EXCURSIONS
LES ILES
DU SALOUM - DJILOR (une journée)
L.S Senghor ressentira pendant toute sa vie, la nostalgie
de ses premières années. Animiste converti
au christianisme, il sera toujours convaincu que le Paradis
à venir ne peut-être que le royaume d’enfance.
Visite
de DJILOR son village natal, rencontre avec les villageois.
L’excursion continuera dans les îles (voir excursions
îles du Saloum).
JOAL FADIOUTH
(½ journée)
JOAL,
Je me rappelle les Signares à l’ombre verte
des vérandas…
Je me rappelle les fastes du couchant…
Penché élancé, et le pur cri d’amour
des femmes – Kor Sigal..
Visite
de la maison paternelle où à vécu L.S
SENGHOR après avoir quitté son village natal.

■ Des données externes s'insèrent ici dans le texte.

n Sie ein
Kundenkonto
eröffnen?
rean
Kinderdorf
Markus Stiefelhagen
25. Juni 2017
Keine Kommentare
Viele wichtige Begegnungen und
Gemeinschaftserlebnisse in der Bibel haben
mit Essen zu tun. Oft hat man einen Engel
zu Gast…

Puis visite de FADIOUTH (voir excursion) et du port de pêche
de JOAL.
NGAZOBIL
Un décor où coulent, heureuses,
Ma jeunesse, les années fraîches comme des
pelouses,
Tandis qu’alentour sur les koras, voix héroïques,
Les griots font danser leurs doigts de fougue……
Visite du séminaire où L.S SENGHOR
a étudié et tout près la lagune de
MBODIENNE (site ornithologique).
CONFERENCES
Biographie
de l’homme et du poète
Durée 2 heures : elle sera animée par un professeur
de lettres et portera sur la vie de SENGHOR et une approche
du concept de la civilisation universelle.

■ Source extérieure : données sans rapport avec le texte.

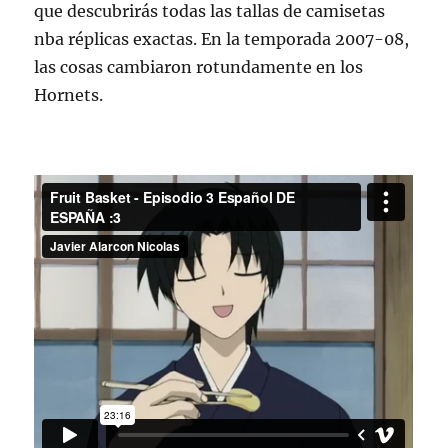
que descubrirás todas las tallas de camisetas
nba réplicas exactas. En la temporada 2007-08,
las cosas cambiaron rotundamente en los
Hornets.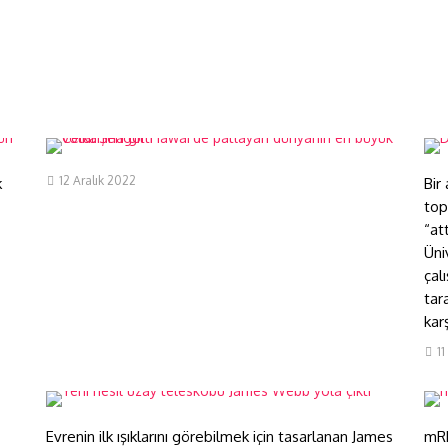
Celal Şengör Hawai’de
patlayan dünyanın en büyük
D
volkanına gitti
e
12 Aralık 2022
k
Bir
top
“at
Üni
çal
tar
karş
Yeni nesil uzay teleskobu
1
James Webb yola çıktı
m
Evrenin ilk ışıklarını görebilmek için tasarlanan James
mRN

Lien : http://www.senghor.francophonie.org/?page=expo
site de la francophonie
Lien : http://www.joalfadiouth.com/chantstrad.php
musique Serrère
La poésie
de SENGHOR
Quatre
thèmes poétiques seront abordés dans
cette conférence qui durera deux heures et sera animée
par un professeur de lettres. L’identité de
l’homme : elle est à situer au carrefour des
cultures. Il se veut métis. Un métis culturel.
C’est pourquoi il installe l’enracinement et
l’ouverture au cœur de sa pensée.
Le royaume
d’enfance :
les moyens qui rendent légitime l’enracinement
se situent dans le Royaume d’enfance. C’est
l’univers enfantin du poète. Un univers où
tout est beau, où l’homme vit en communion
avec l’homme et avec les mystérieuses forces
invisibles de la nature. Dans ce monde l’idéal
prend le pas sur le spleen.
L’ouverture :
i l faut oublier le mal d’hier. Le poète n’est
pas revanchard. C’est pourquoi il pardonne et mieux,
prie pour l’ennemi qui torturait sous prétexte
de colonisation, sous prétexte de civilisation. Il
prophétise ainsi un monde nouveau qui puise ses racines
dans l’amour et la communion des cœurs et des
esprits ; un monde sans haine et sans racisme.
L’art du poète :
De telles idées et de telles valeurs sont exprimées
dans une forme bien pensée et choisies dans les charmes
de l’art négro-africain. Poète, il se
considère comme le « diali » ; le griot
pour qui l’art de parler n’a pas de secret.
Jouant avec les mots, il finit par faire de sa parole poétique
une partition de jazz.
S’enfermer
dans sa culture d’origine c’est s’appauvrir.
Nous nous devons de nous ouvrir aux autres
« d’assimiler sans être assimilés
»
de partager avec les autres nos valeurs de civilisation.